(Collected data entries)

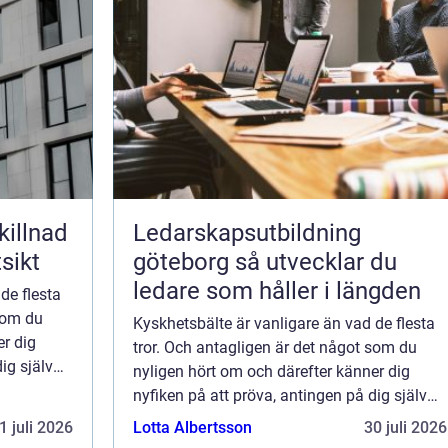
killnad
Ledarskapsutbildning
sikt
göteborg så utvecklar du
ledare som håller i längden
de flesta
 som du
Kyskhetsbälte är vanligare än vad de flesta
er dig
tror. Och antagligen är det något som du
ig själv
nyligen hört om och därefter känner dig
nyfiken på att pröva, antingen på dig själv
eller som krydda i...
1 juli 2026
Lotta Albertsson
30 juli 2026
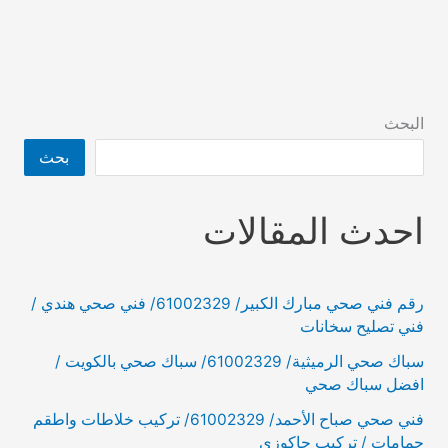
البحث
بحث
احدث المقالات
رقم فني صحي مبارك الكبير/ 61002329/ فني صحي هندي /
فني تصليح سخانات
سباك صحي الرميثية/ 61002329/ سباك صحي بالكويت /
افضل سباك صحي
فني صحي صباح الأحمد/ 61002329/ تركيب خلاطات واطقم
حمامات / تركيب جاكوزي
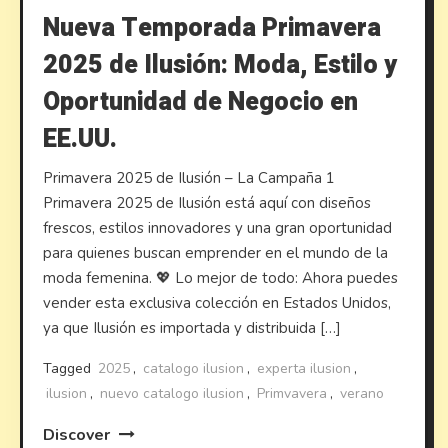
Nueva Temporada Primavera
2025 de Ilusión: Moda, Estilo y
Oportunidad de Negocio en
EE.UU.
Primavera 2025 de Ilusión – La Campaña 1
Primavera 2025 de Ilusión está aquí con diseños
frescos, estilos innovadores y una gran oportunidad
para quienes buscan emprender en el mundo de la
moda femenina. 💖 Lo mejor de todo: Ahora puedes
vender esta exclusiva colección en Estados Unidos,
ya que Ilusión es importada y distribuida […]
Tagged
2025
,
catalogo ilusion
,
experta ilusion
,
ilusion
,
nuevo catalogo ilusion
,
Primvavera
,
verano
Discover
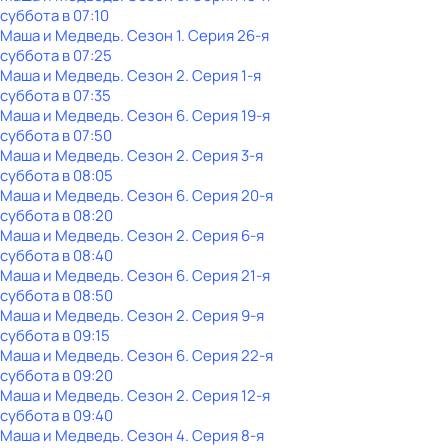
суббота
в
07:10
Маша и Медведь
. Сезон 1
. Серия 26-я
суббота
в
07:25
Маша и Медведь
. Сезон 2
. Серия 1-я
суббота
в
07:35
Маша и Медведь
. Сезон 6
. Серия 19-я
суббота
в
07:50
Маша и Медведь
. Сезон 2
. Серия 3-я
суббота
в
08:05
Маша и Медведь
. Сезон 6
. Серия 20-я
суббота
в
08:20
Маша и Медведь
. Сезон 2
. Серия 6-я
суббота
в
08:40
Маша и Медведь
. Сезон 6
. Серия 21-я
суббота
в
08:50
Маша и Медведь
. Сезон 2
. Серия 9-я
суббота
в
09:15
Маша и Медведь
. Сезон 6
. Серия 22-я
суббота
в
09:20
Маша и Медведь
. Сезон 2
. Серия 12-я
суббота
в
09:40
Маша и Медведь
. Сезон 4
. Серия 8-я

...

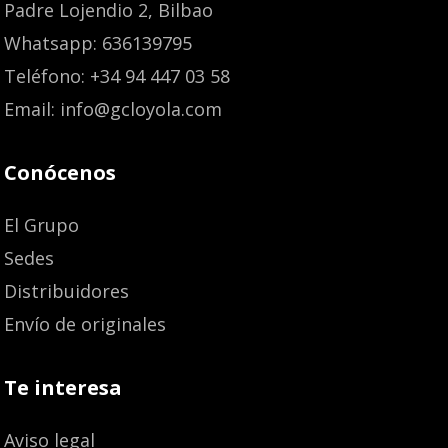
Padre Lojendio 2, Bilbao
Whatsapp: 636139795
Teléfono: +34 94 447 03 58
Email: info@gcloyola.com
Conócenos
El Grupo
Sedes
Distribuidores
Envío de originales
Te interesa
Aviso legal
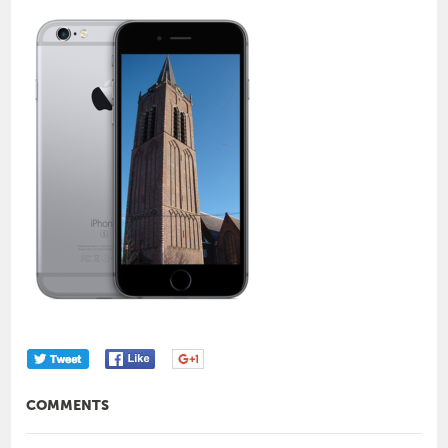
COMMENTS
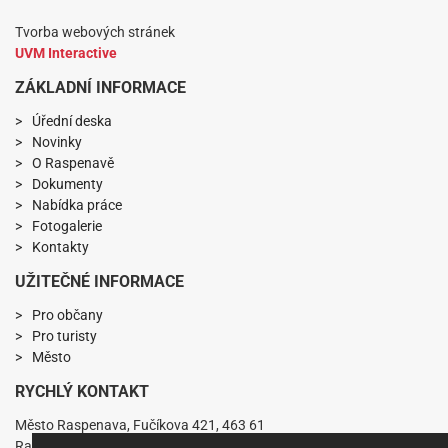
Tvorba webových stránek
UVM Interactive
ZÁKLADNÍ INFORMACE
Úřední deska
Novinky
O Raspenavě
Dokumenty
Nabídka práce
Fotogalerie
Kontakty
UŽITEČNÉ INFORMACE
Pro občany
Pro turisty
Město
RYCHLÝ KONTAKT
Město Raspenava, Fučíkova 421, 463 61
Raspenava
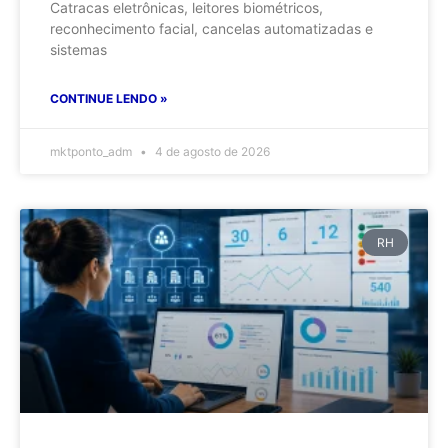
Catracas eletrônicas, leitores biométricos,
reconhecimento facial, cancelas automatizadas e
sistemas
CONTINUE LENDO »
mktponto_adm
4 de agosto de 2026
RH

...

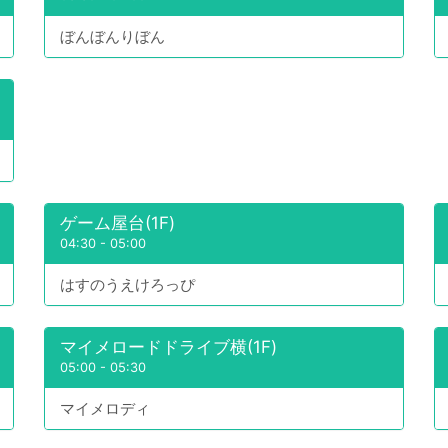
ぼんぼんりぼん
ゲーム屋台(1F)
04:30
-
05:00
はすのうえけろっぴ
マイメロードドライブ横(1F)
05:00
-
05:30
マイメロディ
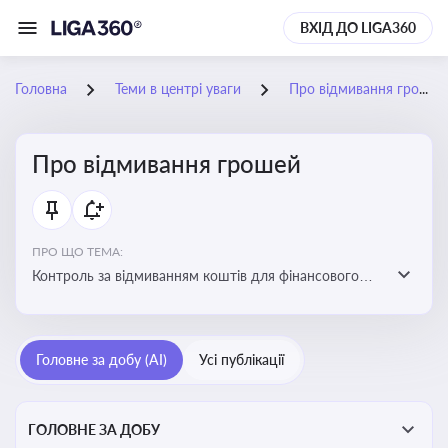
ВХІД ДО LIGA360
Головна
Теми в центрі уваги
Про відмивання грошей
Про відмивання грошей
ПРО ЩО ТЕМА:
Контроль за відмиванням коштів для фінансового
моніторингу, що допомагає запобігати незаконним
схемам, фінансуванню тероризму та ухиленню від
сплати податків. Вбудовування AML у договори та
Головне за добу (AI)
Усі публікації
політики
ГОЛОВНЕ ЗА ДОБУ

__Exercise goal__
Look above for the line with "nyligen hört om och därefter känner dig" and the line with "para quienes buscan", then copy them and all lines in between exactly as written, and only those, without any pictures.

__Written answer__
nyligen hört om och därefter känner dig
nyfiken på att pröva, antingen på dig själv
eller som krydda i...
1 juli 2026
Lotta Albertsson
30 juli 2026
البحث
بحث
احدث المقالات
رقم فني صحي مبارك الكبير/ 61002329/ فني صحي هندي /
فني تصليح سخانات
سباك صحي الرميثية/ 61002329/ سباك صحي بالكويت /
افضل سباك صحي
فني صحي صباح الأحمد/ 61002329/ تركيب خلاطات واطقم
حمامات / تركيب جاكوزي
Nueva Temporada Primavera
2025 de Ilusión: Moda, Estilo y
Oportunidad de Negocio en
EE.UU.
Primavera 2025 de Ilusión – La Campaña 1
Primavera 2025 de Ilusión está aquí con diseños
frescos, estilos innovadores y una gran oportunidad
para quienes buscan emprender en el mundo de la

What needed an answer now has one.